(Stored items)
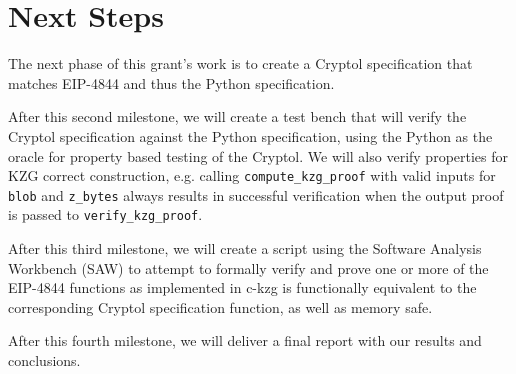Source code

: \documentclass[12pt]{galois-whitepaper}
\begin{document}
\newpage
\section{Next Steps}
The next phase of this grant's work is to create a Cryptol specification that matches EIP-4844 and thus the Python specification.

After this second milestone, we will create a test bench that will verify the Cryptol specification against the Python specification, 
using the Python as the oracle for property based testing of the Cryptol. We will also verify properties for KZG correct construction,
e.g. calling \texttt{compute\_kzg\_proof} with valid inputs for \texttt{blob} and \texttt{z\_bytes} always results in successful 
verification when the output proof is passed to \texttt{verify\_kzg\_proof}.

After this third milestone, we will create a script using the Software Analysis Workbench (SAW) to attempt to formally verify and 
prove one or more of the EIP-4844 functions as implemented in c-kzg is functionally equivalent to the corresponding Cryptol 
specification function, as well as memory safe.

After this fourth milestone, we will deliver a final report with our results and conclusions.
\end{document}
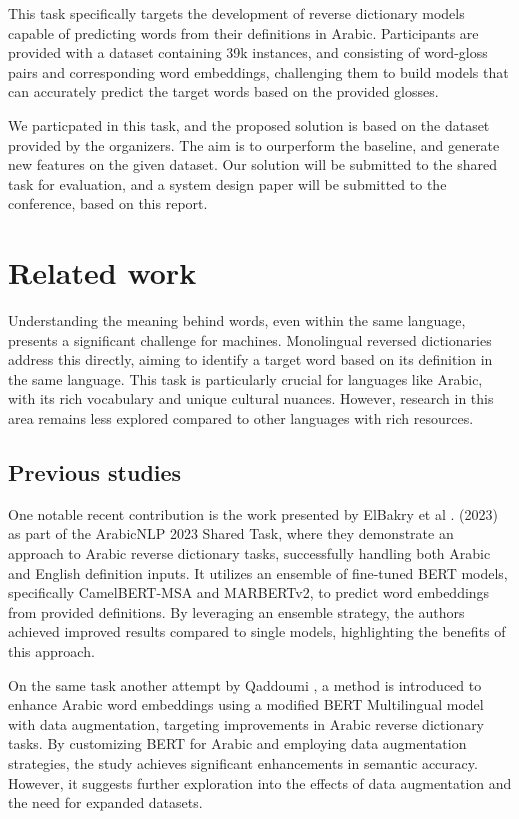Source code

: \documentclass[12.5pt]{article}
\begin{document}
This task specifically targets the development of reverse dictionary models capable of predicting words from their definitions in Arabic. Participants are provided with a dataset containing 39k instances, and consisting of word-gloss pairs and corresponding word embeddings, challenging them to build models that can accurately predict the target words based on the provided glosses.

We particpated in this task, and the proposed solution is based on the dataset provided by the organizers. The aim is to ourperform the baseline, and generate new features on the given dataset. Our solution will be submitted to the shared task for evaluation, and a system design paper will be submitted to the conference, based on this report.

\newpage

\section{Related work}

Understanding the meaning behind words, even within the same language, presents a significant challenge for machines. Monolingual reversed dictionaries address this directly, aiming to identify a target word based on its definition in the same language. This task is particularly crucial for languages like Arabic, with its rich vocabulary and unique cultural nuances. However, research in this area remains less explored compared to other languages with rich resources.

\subsection{Previous studies}

One notable recent contribution is the work presented by ElBakry et al \cite{Albakry2023}. (2023) as part of the ArabicNLP 2023 Shared Task, where they demonstrate an approach to Arabic reverse dictionary tasks, successfully handling both Arabic and English definition inputs. It utilizes an ensemble of fine-tuned BERT models, specifically CamelBERT-MSA and MARBERTv2, to predict word embeddings from provided definitions. By leveraging an ensemble strategy, the authors achieved improved results compared to single models, highlighting the benefits of this approach.

On the same task another attempt by Qaddoumi \cite{Qaddoumi2023}, a method is introduced to enhance Arabic word embeddings using a modified BERT Multilingual model with data augmentation, targeting improvements in Arabic reverse dictionary tasks. By customizing BERT for Arabic and employing data augmentation strategies, the study achieves significant enhancements in semantic accuracy. However, it suggests further exploration into the effects of data augmentation and the need for expanded datasets.
\end{document}
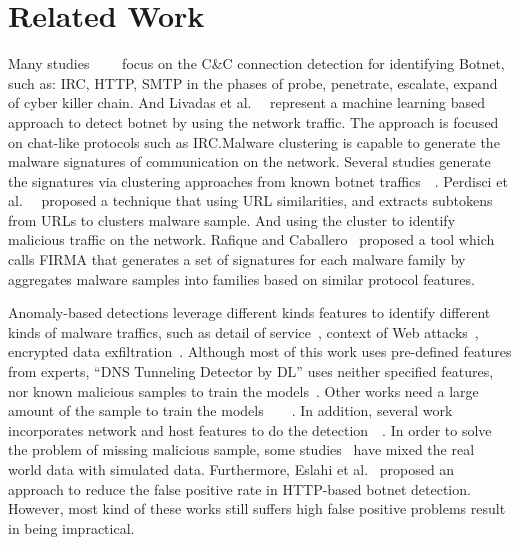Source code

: \section{Related Work}

Many studies~\cite{feily2009survey}~\cite{barford2007inside}~\cite{strayer2008botnet}~\cite{atluri2017botnets} focus on the C\&C connection detection for identifying Botnet, such as: IRC, HTTP, SMTP in the phases of probe, penetrate, escalate, expand of cyber killer chain. And Livadas et al.~\cite{carl2006using}~\cite{strayer2006detecting} represent a machine learning based approach to detect botnet by using the network traffic. The approach is focused on chat-like protocols such as IRC.Malware clustering is capable to generate the malware signatures of communication on the network. Several studies generate the signatures via clustering approaches from known botnet traffics~\cite{p:zarras14}~\cite{nelms2013execscent}. Perdisci et al.~\cite{perdisci2013scalable}~\cite{perdisci2010behavioral} proposed a technique that using URL similarities, and extracts subtokens from URLs to clusters malware sample. And using the cluster to identify malicious traffic on the network. Rafique and Caballero~\cite{rafique2013firma} proposed a tool which calls FIRMA that generates a set of signatures for each malware family by aggregates malware samples into families based on similar protocol features.  

Anomaly-based detections leverage different kinds features to identify different kinds of malware traffics, such as detail of service~\cite{p:feinstein03}, context of Web attacks~\cite{p:krugel03}, encrypted data exfiltration~\cite{p:he14}.  Although most of this work uses pre-defined features from experts,  “DNS Tunneling Detector by DL” uses neither specified features, nor  known malicious samples to train the models~\cite{j:zhang16}. Other works need a large amount of the sample to train the models~\cite{bilge2012disclosure}~\cite{gu2008botminer}~\cite{binkley2006algorithm}~\cite{karasaridis2007wide}.  In addition, several work incorporates network and host features to do the detection~\cite{p:schwenk11}~\cite{borders2004web}.  In order to solve the problem of missing malicious sample, some studies~\cite{wang2018botcapturer} have mixed the real world data with simulated data. Furthermore, Eslahi et al.~\cite{eslahi2013efficient} proposed an approach to reduce the false positive rate in HTTP-based botnet detection. However, most kind of these works still suffers high false positive problems result in being impractical.

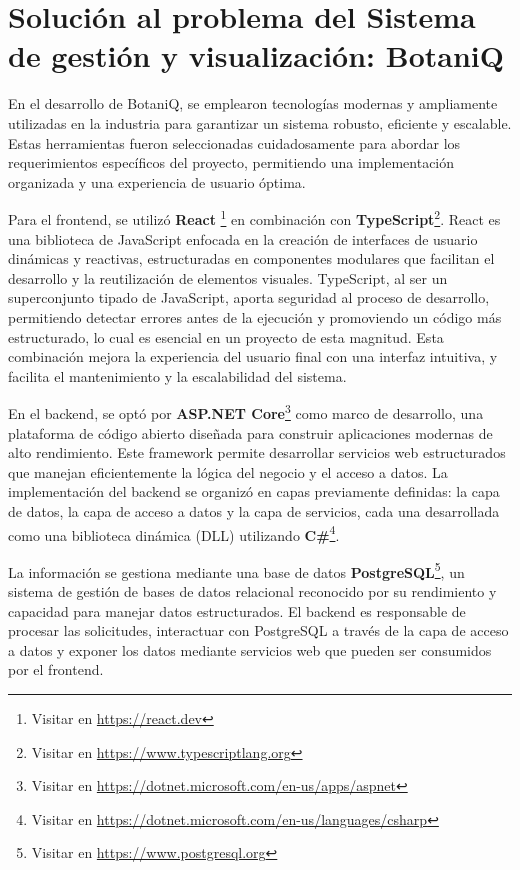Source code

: \section{Solución al problema del Sistema de gestión y visualización: BotaniQ}
En el desarrollo de BotaniQ, se emplearon tecnologías modernas y ampliamente utilizadas en la industria 
para garantizar un sistema robusto, eficiente y escalable. Estas herramientas fueron seleccionadas 
cuidadosamente para abordar los requerimientos específicos del proyecto, permitiendo una implementación 
organizada y una experiencia de usuario óptima.

Para el frontend, se utilizó 
\textbf{React} \footnote{Visitar en \url{https://react.dev}}
en combinación con 
\textbf{TypeScript}\footnote{Visitar en \url{https://www.typescriptlang.org}}. 
React es una biblioteca de JavaScript enfocada en la creación de interfaces de usuario dinámicas y reactivas, estructuradas en componentes 
modulares que facilitan el desarrollo y la reutilización de elementos visuales. TypeScript, al ser un 
superconjunto tipado de JavaScript, aporta seguridad al proceso de desarrollo, permitiendo detectar 
errores antes de la ejecución y promoviendo un código más estructurado, lo cual es esencial en un 
proyecto de esta magnitud. Esta combinación mejora la experiencia del usuario final con una 
interfaz intuitiva, y facilita el mantenimiento y la escalabilidad del sistema.

En el backend, se optó por 
\textbf{ASP.NET Core}\footnote{Visitar en \url{https://dotnet.microsoft.com/en-us/apps/aspnet}}
como marco de desarrollo, una plataforma de código abierto diseñada para construir aplicaciones modernas 
de alto rendimiento. Este framework permite desarrollar servicios web estructurados que manejan eficientemente la lógica 
del negocio y el acceso a datos. 
La implementación del backend se organizó en capas previamente definidas: la capa de datos, la capa de acceso a datos y 
la capa de servicios, cada una desarrollada como una biblioteca dinámica (DLL) utilizando
\textbf{C\#}\footnote{Visitar en \url{https://dotnet.microsoft.com/en-us/languages/csharp}}.

La información se gestiona mediante una base de datos 
\textbf{PostgreSQL}\footnote{Visitar en \url{https://www.postgresql.org}},
un sistema de gestión de bases de datos relacional reconocido por su rendimiento y capacidad para manejar datos 
estructurados. El backend es responsable de procesar las solicitudes, interactuar con PostgreSQL a través de la capa 
de acceso a datos y exponer los datos mediante servicios web que pueden ser consumidos por el frontend.

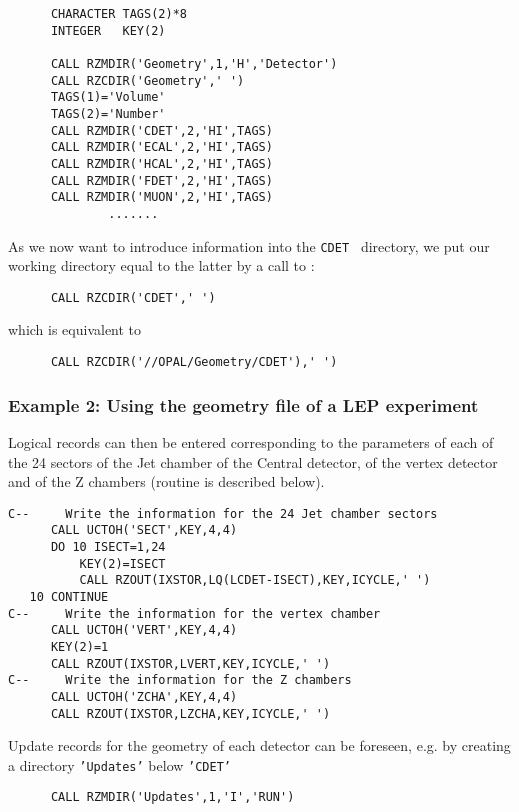 \begin{verbatim}
      CHARACTER TAGS(2)*8
      INTEGER   KEY(2)
 
      CALL RZMDIR('Geometry',1,'H','Detector')
      CALL RZCDIR('Geometry',' ')
      TAGS(1)='Volume'
      TAGS(2)='Number'
      CALL RZMDIR('CDET',2,'HI',TAGS)
      CALL RZMDIR('ECAL',2,'HI',TAGS)
      CALL RZMDIR('HCAL',2,'HI',TAGS)
      CALL RZMDIR('FDET',2,'HI',TAGS)
      CALL RZMDIR('MUON',2,'HI',TAGS)
              .......
\end{verbatim}

As we now want to introduce information into the {\tt CDET } directory,
we put our working directory equal to the latter by a call to :

\begin{verbatim}
      CALL RZCDIR('CDET',' ')
\end{verbatim}

which is equivalent to

\begin{verbatim}
      CALL RZCDIR('//OPAL/Geometry/CDET'),' ')
\end{verbatim}

\subsubsection*{Example 2: Using the geometry file of a LEP experiment}

Logical records can then be entered corresponding to the parameters
of each of the 24 sectors of the Jet chamber of the Central detector,
of the vertex detector and of the Z chambers
(routine  is described below).

\begin{verbatim}
C--     Write the information for the 24 Jet chamber sectors
      CALL UCTOH('SECT',KEY,4,4)
      DO 10 ISECT=1,24
          KEY(2)=ISECT
          CALL RZOUT(IXSTOR,LQ(LCDET-ISECT),KEY,ICYCLE,' ')
   10 CONTINUE
C--     Write the information for the vertex chamber
      CALL UCTOH('VERT',KEY,4,4)
      KEY(2)=1
      CALL RZOUT(IXSTOR,LVERT,KEY,ICYCLE,' ')
C--     Write the information for the Z chambers
      CALL UCTOH('ZCHA',KEY,4,4)
      CALL RZOUT(IXSTOR,LZCHA,KEY,ICYCLE,' ')
\end{verbatim}

Update records for the geometry of each detector can be foreseen, e.g.
by creating a directory {\tt'Updates'} below {\tt'CDET'}

\begin{verbatim}
      CALL RZMDIR('Updates',1,'I','RUN')
\end{verbatim}


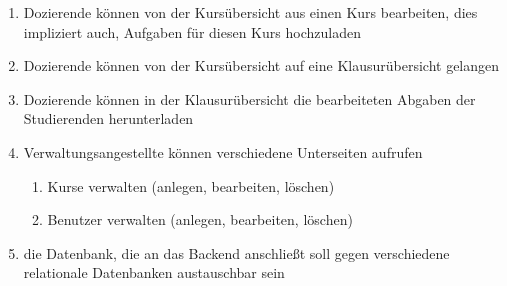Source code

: \begin{enumerate}
	\item \gls{Dozierende} können von der Kursübersicht aus einen \gls{Kurs} bearbeiten, dies impliziert auch, \gls{Aufgabe}n für diesen \gls{Kurs} hochzuladen
	\item \gls{Dozierende} können von der Kursübersicht auf eine Klausurübersicht gelangen
	\item \gls{Dozierende} können in der Klausurübersicht die bearbeiteten Abgaben der \gls{Studierende}n herunterladen
	\item \gls{Verwaltungsangestellte} können verschiedene Unterseiten aufrufen
	\begin{enumerate}
		\item \gls{Kurs}e verwalten (anlegen, bearbeiten, löschen)
		\item Benutzer verwalten (anlegen, bearbeiten, löschen)
	\end{enumerate}	 
	\item die Datenbank, die an das Backend anschließt soll gegen verschiedene \gls{relationale Datenbank}en austauschbar sein
\end{enumerate}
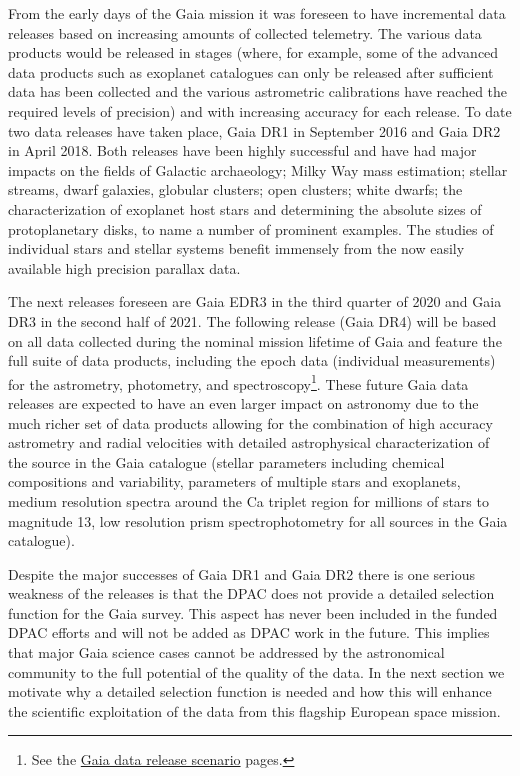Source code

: From the early days of the Gaia mission it was foreseen to have incremental data releases based on increasing amounts of collected telemetry. The various data products would be released in stages (where, for example, some of the advanced data products such as exoplanet catalogues can only be released after sufficient data has been collected and the various astrometric calibrations have reached the required levels of precision) and with increasing accuracy for each release. To date two data releases have taken place, Gaia DR1 in September 2016 and Gaia DR2 in April 2018. Both releases have been highly successful and have had major impacts on the fields of Galactic archaeology; Milky Way mass estimation; stellar streams, dwarf galaxies, globular clusters; open clusters; white dwarfs; the characterization of exoplanet host stars and determining the absolute sizes of protoplanetary disks, to name a number of prominent examples. The studies of individual stars and stellar systems benefit immensely from the now easily available high precision parallax data.

The next releases foreseen are Gaia EDR3 in the third quarter of 2020 and Gaia DR3 in the second half of 2021. The following release (Gaia DR4) will be based on all data collected during the nominal mission lifetime of Gaia and feature the full suite of data products, including the epoch data (individual measurements) for the astrometry, photometry, and spectroscopy\footnote{See the \href{https://www.cosmos.esa.int/web/gaia/release}{Gaia data release scenario} pages.}. These future Gaia data releases are expected to have an even larger impact on astronomy due to the much richer set of data products allowing for the combination of high accuracy astrometry and radial velocities with detailed astrophysical characterization of the source in the Gaia catalogue (stellar parameters including chemical compositions and variability, parameters of multiple stars and exoplanets, medium resolution spectra around the Ca triplet region for millions of stars to magnitude 13, low resolution prism spectrophotometry for all sources in the Gaia catalogue). 

Despite the major successes of Gaia DR1 and Gaia DR2 there is one serious weakness of the releases is that the DPAC does not provide a detailed selection function for the Gaia survey. This aspect has never been included in the funded DPAC efforts and will not be added as DPAC work in the future. This implies that major Gaia science cases cannot be addressed by the astronomical community to the full potential of the quality of the data. In the next section we motivate why a detailed selection function is needed and how this will enhance the scientific exploitation of the data from this flagship European space mission.

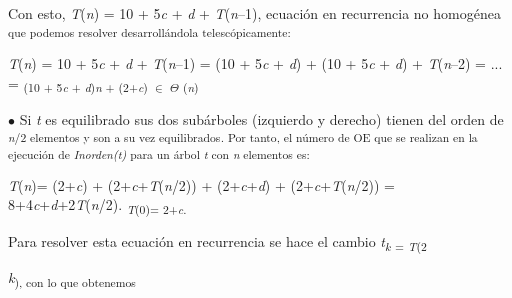 \documentclass[12pt]{article}
\renewcommand{\_}{\kern-1.5pt\textunderscore\kern-1.5pt}
\begin{document}
\begin{adjustwidth}{0.77in}{0.57in}
{\fontsize{10pt}{12.0pt}\selectfont Con esto, \textit{T}(\textit{n}) = 10 + 5\textit{c }+ \textit{d }+ \textit{T}(\textit{n}–1), ecuación en recurrencia no homogénea \textsubscript{que podemos resolver desarrollándola telescópicamente: }\par}\par

\end{adjustwidth}

\begin{adjustwidth}{0.87in}{0.78in}
{\fontsize{10pt}{12.0pt}\selectfont \textit{T}(\textit{n}) = 10 + 5\textit{c }+ \textit{d }+ \textit{T}(\textit{n}–1) = (10 + 5\textit{c }+ \textit{d}) + (10 + 5\textit{c }+ \textit{d}) + \textit{T}(\textit{n}–2) = ... = \textsubscript{(10 + 5\textit{c }+ \textit{d})\textit{n }+ (2+\textit{c}) $ \in $ $ \Theta $ (\textit{n}) }\par}\par

\end{adjustwidth}

\begin{adjustwidth}{0.57in}{0.57in}
{\fontsize{10pt}{12.0pt}\selectfont $\bullet$  Si \textit{t }es equilibrado sus dos subárboles (izquierdo y derecho) tienen del orden de \textit{\textsubscript{n}}\textsubscript{/2 elementos y son a su vez equilibrados\textit{. }Por tanto, el número de OE que se realizan en la ejecución de \textit{Inorden(t) }para un árbol \textit{t }con \textit{n }elementos es: }\par}\par

\end{adjustwidth}

\begin{adjustwidth}{0.97in}{0.78in}
{\fontsize{10pt}{12.0pt}\selectfont \textit{T}(\textit{n})= (2+\textit{c}) + (2+\textit{c}+\textit{T}(\textit{n}/2)) + (2+\textit{c}+\textit{d}) + (2+\textit{c}+\textit{T}(\textit{n}/2)) = 8+4\textit{c}+\textit{d}+2\textit{T}(\textit{n}/2). \textit{\textsubscript{T}}\textsubscript{(0)= 2+\textit{c}. }\par}\par

\end{adjustwidth}

\begin{adjustwidth}{0.77in}{0.57in}
{\fontsize{10pt}{12.0pt}\selectfont Para resolver esta ecuación en recurrencia se hace el cambio \textit{t\textsubscript{k }}\textsubscript{= \textit{T}(2}{\fontsize{7pt}{8.4pt}\selectfont \textit{k}\textsubscript{), con lo que obtenemos }\par}\par}\par

\end{adjustwidth}
\end{document}
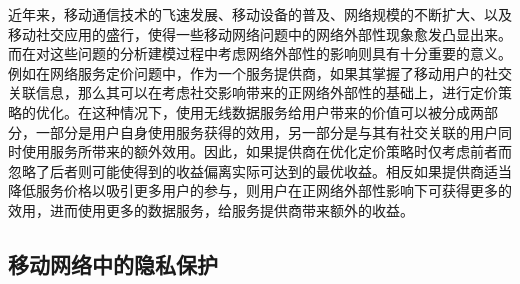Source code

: 
近年来，移动通信技术的飞速发展、移动设备的普及、网络规模的不断扩大、以及移动社交应用的盛行，使得一些移动网络问题中的网络外部性现象愈发凸显出来。而在对这些问题的分析建模过程中考虑网络外部性的影响则具有十分重要的意义。
例如在网络服务定价问题中，作为一个服务提供商，如果其掌握了移动用户的社交关联信息，那么其可以在考虑社交影响带来的正网络外部性的基础上，进行定价策略的优化。在这种情况下，使用无线数据服务给用户带来的价值可以被分成两部分，一部分是用户自身使用服务获得的效用，另一部分是与其有社交关联的用户同时使用服务所带来的额外效用。因此，如果提供商在优化定价策略时仅考虑前者而忽略了后者则可能使得到的收益偏离实际可达到的最优收益。相反如果提供商适当降低服务价格以吸引更多用户的参与，则用户在正网络外部性影响下可获得更多的效用，进而使用更多的数据服务，给服务提供商带来额外的收益。


\subsection{移动网络中的隐私保护}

# EXERCISE DIRECTIONS
Leaving pictures out, output the lines of the data above from the one with "errores antes de" through the one with "As we now want", word for word.

# YOUR SOLUTION
errores antes de la ejecución y promoviendo un código más estructurado, lo cual es esencial en un 
proyecto de esta magnitud. Esta combinación mejora la experiencia del usuario final con una 
interfaz intuitiva, y facilita el mantenimiento y la escalabilidad del sistema.

En el backend, se optó por 
\textbf{ASP.NET Core}\footnote{Visitar en \url{https://dotnet.microsoft.com/en-us/apps/aspnet}}
como marco de desarrollo, una plataforma de código abierto diseñada para construir aplicaciones modernas 
de alto rendimiento. Este framework permite desarrollar servicios web estructurados que manejan eficientemente la lógica 
del negocio y el acceso a datos. 
La implementación del backend se organizó en capas previamente definidas: la capa de datos, la capa de acceso a datos y 
la capa de servicios, cada una desarrollada como una biblioteca dinámica (DLL) utilizando
\textbf{C\#}\footnote{Visitar en \url{https://dotnet.microsoft.com/en-us/languages/csharp}}.

La información se gestiona mediante una base de datos 
\textbf{PostgreSQL}\footnote{Visitar en \url{https://www.postgresql.org}},
un sistema de gestión de bases de datos relacional reconocido por su rendimiento y capacidad para manejar datos 
estructurados. El backend es responsable de procesar las solicitudes, interactuar con PostgreSQL a través de la capa 
de acceso a datos y exponer los datos mediante servicios web que pueden ser consumidos por el frontend.

 \begin{verbatim}
      CHARACTER TAGS(2)*8
      INTEGER   KEY(2)
 
      CALL RZMDIR('Geometry',1,'H','Detector')
      CALL RZCDIR('Geometry',' ')
      TAGS(1)='Volume'
      TAGS(2)='Number'
      CALL RZMDIR('CDET',2,'HI',TAGS)
      CALL RZMDIR('ECAL',2,'HI',TAGS)
      CALL RZMDIR('HCAL',2,'HI',TAGS)
      CALL RZMDIR('FDET',2,'HI',TAGS)
      CALL RZMDIR('MUON',2,'HI',TAGS)
              .......
\end{verbatim}

As we now want to introduce information into the {\tt CDET } directory,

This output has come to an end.